• [Your instructions] Count the lines of the records below that hold the word "Saini", and give only the number.

• [Given data]
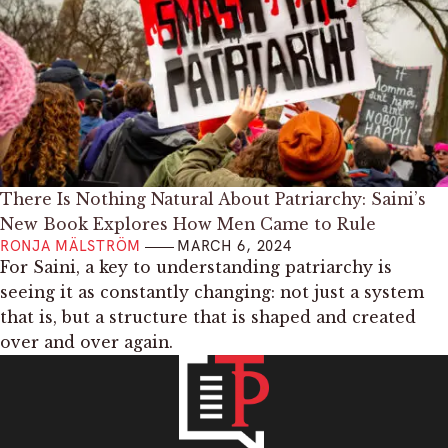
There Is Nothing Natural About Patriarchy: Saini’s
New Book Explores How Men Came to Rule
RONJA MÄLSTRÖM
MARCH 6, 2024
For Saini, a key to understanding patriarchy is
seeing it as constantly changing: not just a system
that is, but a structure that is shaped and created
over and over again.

---

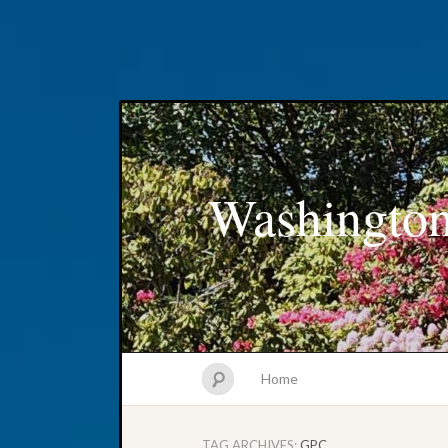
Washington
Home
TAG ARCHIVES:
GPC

• [Response area] 2